In this blog post, we demonstrate quick engineering techniques to generate accurate and relevant analyzes of tabular data using industry-specific language. This is done by providing in-context sample data from large language models (LLMs) with features and tags in the message. The results are similar to fine-tuning LLMs without the complexities of model fine-tuning. We use a method called Generative Tabular Learning (GTL) based on the white paper. From Supervised to Generative: A Novel Paradigm for Tabular Deep Learning with Large Language Models and demonstrate the benefits of GTL using fully managed JupyterLab notebooks in amazon SageMaker notebooks to interact with Meta Llama models hosted on amazon SageMaker or amazon Bedrock. Additional reference notebooks can be found at samples-aws to learn how to use the Llama de Meta models hosted on amazon Bedrock.
Prerequisites
The following sections describe the prerequisites necessary for this demo. You can implement these steps from the AWS Management Console or by using the latest version of the AWS Command Line Interface (AWS CLI).
- Access to LLM such as Llama de Meta models hosted on amazon SageMaker or amazon Bedrock
- Configured amazon SageMaker domain with JupyterLab notebooks and the necessary Python libraries and packages to interact with the LLMs.
- Sample tabular data sets from the financial industry formatted as structured data (we are using ETF data from Kaggle) available for query using a SQL engine such as amazon Athena.
- Knowledge of generative ai prompt engineering techniques to provide LLMs with relevant context and sample data.
- Ability to evaluate and compare results generated by LLM to determine their accuracy and relevance to the analysis task.

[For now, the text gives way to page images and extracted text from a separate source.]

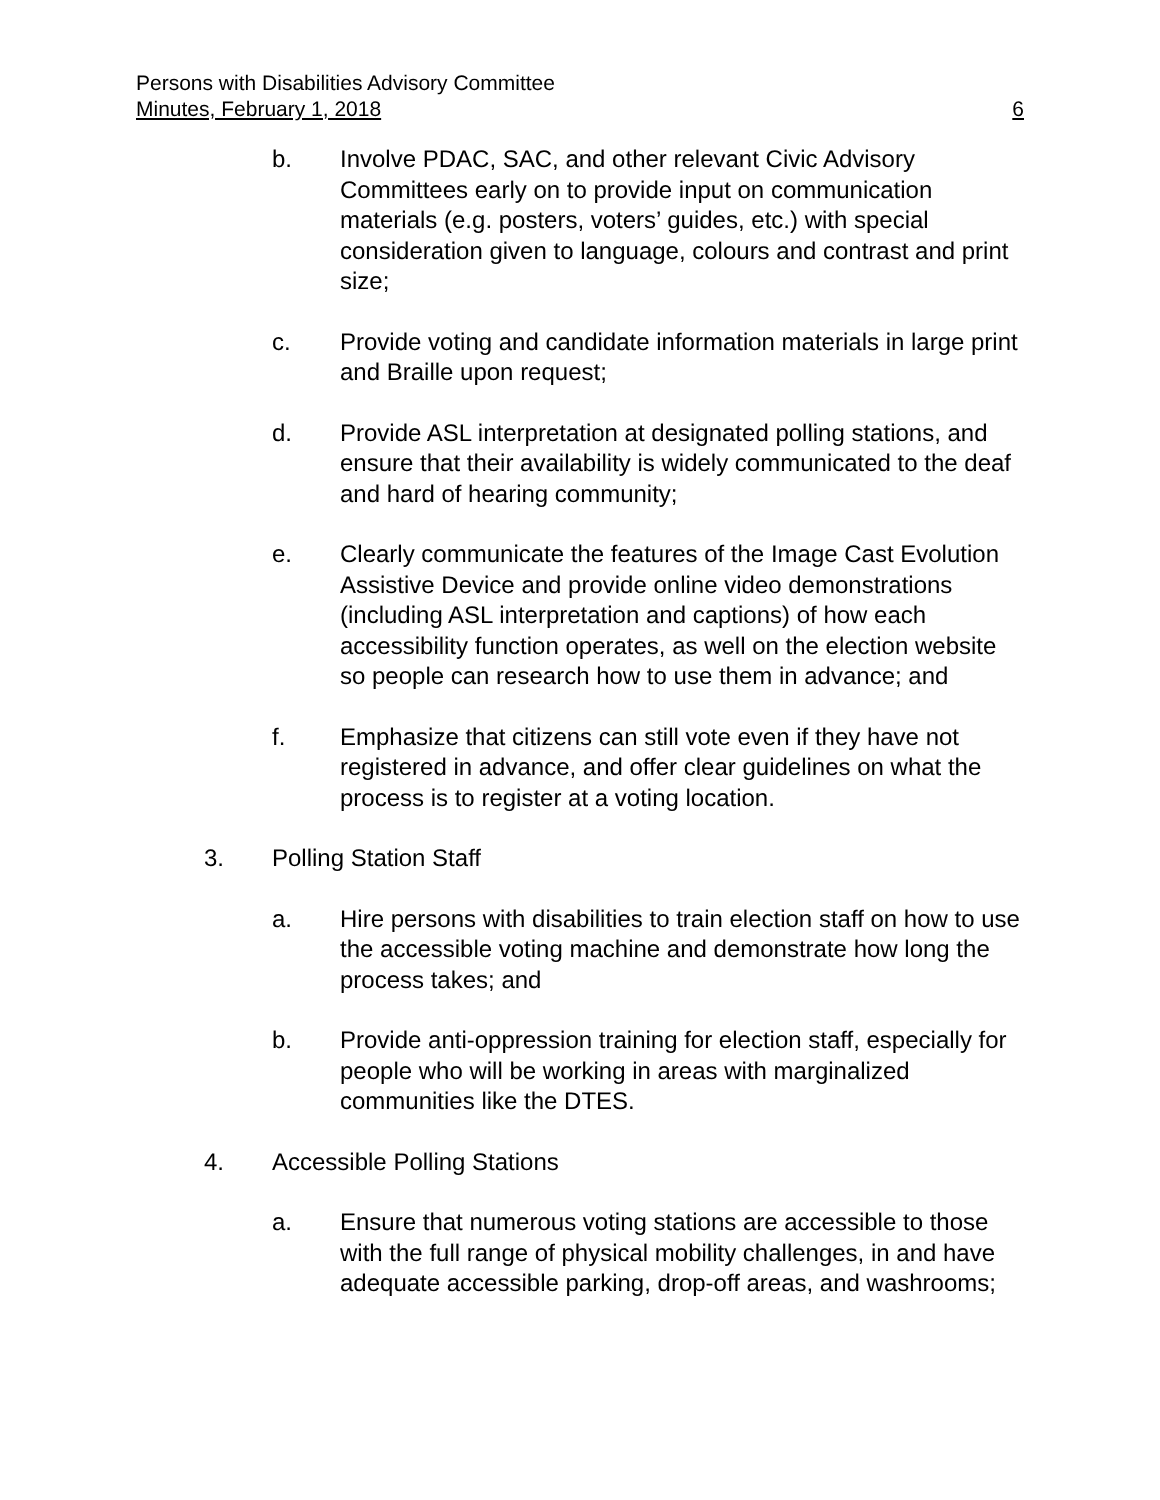Persons with Disabilities Advisory Committee
Minutes, February 1, 2018 6
b. Involve PDAC, SAC, and other relevant Civic Advisory Committees early on to provide input on communication materials (e.g. posters, voters’ guides, etc.) with special consideration given to language, colours and contrast and print size;
c. Provide voting and candidate information materials in large print and Braille upon request;
d. Provide ASL interpretation at designated polling stations, and ensure that their availability is widely communicated to the deaf and hard of hearing community;
e. Clearly communicate the features of the Image Cast Evolution Assistive Device and provide online video demonstrations (including ASL interpretation and captions) of how each accessibility function operates, as well on the election website so people can research how to use them in advance; and
f. Emphasize that citizens can still vote even if they have not registered in advance, and offer clear guidelines on what the process is to register at a voting location.
3. Polling Station Staff
a. Hire persons with disabilities to train election staff on how to use the accessible voting machine and demonstrate how long the process takes; and
b. Provide anti-oppression training for election staff, especially for people who will be working in areas with marginalized communities like the DTES.
4. Accessible Polling Stations
a. Ensure that numerous voting stations are accessible to those with the full range of physical mobility challenges, in and have adequate accessible parking, drop-off areas, and washrooms;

- Understanding of financial industry data and knowledge of how to organize and query this data in a structured tabular format consumable by LLM.
- Knowledge of the industry domain to which the data belongs to determine appropriate characteristics and labels for sample data requests.
Financial industry data
In the financial industry, data can be in the form of a table in PDF files or structured data in a database. The following is an example of a financial information data set for exchange-traded funds (ETFs). Kaggle in a structured tabular format that we use to test our solution.
A user can ask a business or industry-related question about ETFs.
NOTE: Since we used a SQL query engine to query the data set for this demo, the prompts and generated results mention SQL below.
# Business question
question = "Please provide a list of about 100 ETFs or ETNs names with exposure to US markets"
# Generate a prompt to get the LLM to provide an SQL query
SQL_SYS_PROMPT = PromptTemplate.from_template(tmp_sql_sys_prompt).format(
question=question,
table_schema=table_schema_etf
)
results = get_llm_sql_analysis(
question=question,
sql_sys_prompt=SQL_SYS_PROMPT,
qna_sys_prompt=QNA_SYS_PROMPT
)
Once the data is retrieved from the dataset, it is sent to the LLM hosted on amazon Bedrock (see the list of supported models on amazon Bedrock) for analysis and generates a response to the user's question or query in natural language.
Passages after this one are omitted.